Another password in Koestler’s choice of his intimates was drink. Mikes is affectionately blunt on this matter. It soon became clear to both my wife and me that we could not keep up with the whiskeys before dinner, the wine at dinner, and the numerous brandies thereafter which paced Koestler’s evenings. This meant that an acquaintance, an exchange of views, a frequent round of mutual visits extended over the years could not ripen into unguarded closeness. A further obstacle, not alluded to by Mikes, was chess. Koestler played rapidly and sharply. But rather than lose to someone patently his inferior in intelligence, in talent, in knowledge of life, he would break off the game or refuse to play. This also came to be an undeclared cloud on our reciprocal trust, on the simple ease of being together. I ran up against exactly the same inhibition with Jacob Bronowski, that other master from Central Europe, whose death, together with Koestler’s, does seem to have reduced palpably the sum of general, of polymathic, intelligence in our affairs. And he was a brilliant player.

Koestler’s brandies, the spasms of irritation and of exasperated sarcasm which could chill and humiliate those nearest to him had their legitimate source. “A happy man.” remarks Mikes, “was a strange curiosity, almost a mystery for him.” How could a thinking, a feeling man or woman be happy amid the bestial follies, the waste, the suicidal blindness of contemporary history? To Arthur Koestler, official rationalism was complacency and an unacceptable pose. Was it really possible to found liberal politics on some fiction of reason, to pursue science on some unexamined basis of positivism, when the real world was so manifestly in the grip of inhuman, inexplicable impulses? If after the early nineteen-fifties Koestler ceased from intervening publicly in political debates (he abstained even at the moment of the Soviet invasion of Hungary), it was out of bleakness. Where they spoke out, the voices of reason were mocked.

Yet on good days Koestler radiated a rare passion for life, a deep merriment in the face of the unknown. He seemed to exemplify Nietzsche’s insight that there is in men and women a motivation stronger even than love or hatred or fear. It is that of being interested—in a body of knowledge, in a problem, in a hobby, in tomorrow’s newspaper. Koestler was supremely interested. I imagine that he arranged his appointment with death with that same watchful, challenging art of attention which he had lavished on literature and the sciences, on politics and psychology, on the lost tribes of Israel and French cooking.

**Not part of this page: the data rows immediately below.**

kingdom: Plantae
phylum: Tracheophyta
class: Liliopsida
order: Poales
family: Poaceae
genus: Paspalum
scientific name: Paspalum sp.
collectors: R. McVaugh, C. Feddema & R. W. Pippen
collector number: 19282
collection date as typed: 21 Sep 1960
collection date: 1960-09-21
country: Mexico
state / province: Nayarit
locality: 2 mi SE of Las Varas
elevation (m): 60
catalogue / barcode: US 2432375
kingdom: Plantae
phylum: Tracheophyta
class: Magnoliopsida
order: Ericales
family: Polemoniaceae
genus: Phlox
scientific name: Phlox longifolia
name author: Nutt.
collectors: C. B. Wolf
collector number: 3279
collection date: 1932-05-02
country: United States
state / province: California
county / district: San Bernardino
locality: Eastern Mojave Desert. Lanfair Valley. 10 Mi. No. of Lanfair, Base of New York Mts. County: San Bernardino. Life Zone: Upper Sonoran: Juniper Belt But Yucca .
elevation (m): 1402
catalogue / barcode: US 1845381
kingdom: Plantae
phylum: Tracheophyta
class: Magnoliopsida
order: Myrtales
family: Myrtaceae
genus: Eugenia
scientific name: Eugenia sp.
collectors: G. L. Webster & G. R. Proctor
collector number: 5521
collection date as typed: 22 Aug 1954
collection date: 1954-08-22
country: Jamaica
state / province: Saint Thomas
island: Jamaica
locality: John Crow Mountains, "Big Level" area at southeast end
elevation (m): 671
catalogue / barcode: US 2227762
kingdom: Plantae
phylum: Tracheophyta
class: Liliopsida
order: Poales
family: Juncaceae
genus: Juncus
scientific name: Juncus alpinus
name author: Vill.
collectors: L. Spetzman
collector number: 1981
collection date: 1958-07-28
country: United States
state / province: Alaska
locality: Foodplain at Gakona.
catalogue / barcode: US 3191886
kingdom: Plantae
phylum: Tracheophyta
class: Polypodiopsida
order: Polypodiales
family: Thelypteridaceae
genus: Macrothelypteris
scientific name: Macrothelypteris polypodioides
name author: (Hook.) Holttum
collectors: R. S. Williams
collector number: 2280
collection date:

George Mikes, himself a Hungarian exile, is too modest about his own many skills and achievements. He is the author of that classic tract “How to Be an Alien” and of a whole number of delightful books on the perils of modern times. This is a wise and a witty portrait of one to whom he meant much. Let me, just for the record, amend a story as Mikes tells it. Koestler had an eagle’s aerie of a house at Alpbach, in the Austrian mountains. During a summer colloquium there, he asked me to bring him into contact with a minor Hungarian official who was taking part in the proceedings. The three of us met at nightfall across a café table. Rather abruptly, Koestler asked if it would be possible for him to revisit Budapest and stand once more on native ground. After some thought, the Hungarian said that such a homecoming would be a veritable triumph for Koestler, and that the regime would give him discreet welcome. But he also said that Koestler’s name stood high on a very short list (it also included Silone) of those whom the Soviet authorities so loathed that they might come after them even in Budapest. His safety could not be absolutely guaranteed. The K.G.B. had a way of crossing borders. As Koestler and I walked back to his house, under a tumult of stars and in the clear mountain air, I said to him that to be on that list seemed to me a greater distinction than either a Nobel or a Fellowship of the Royal Society. He stopped short, gave me a characteristic side glance, and said nothing. But he seemed, momentarily, at peace.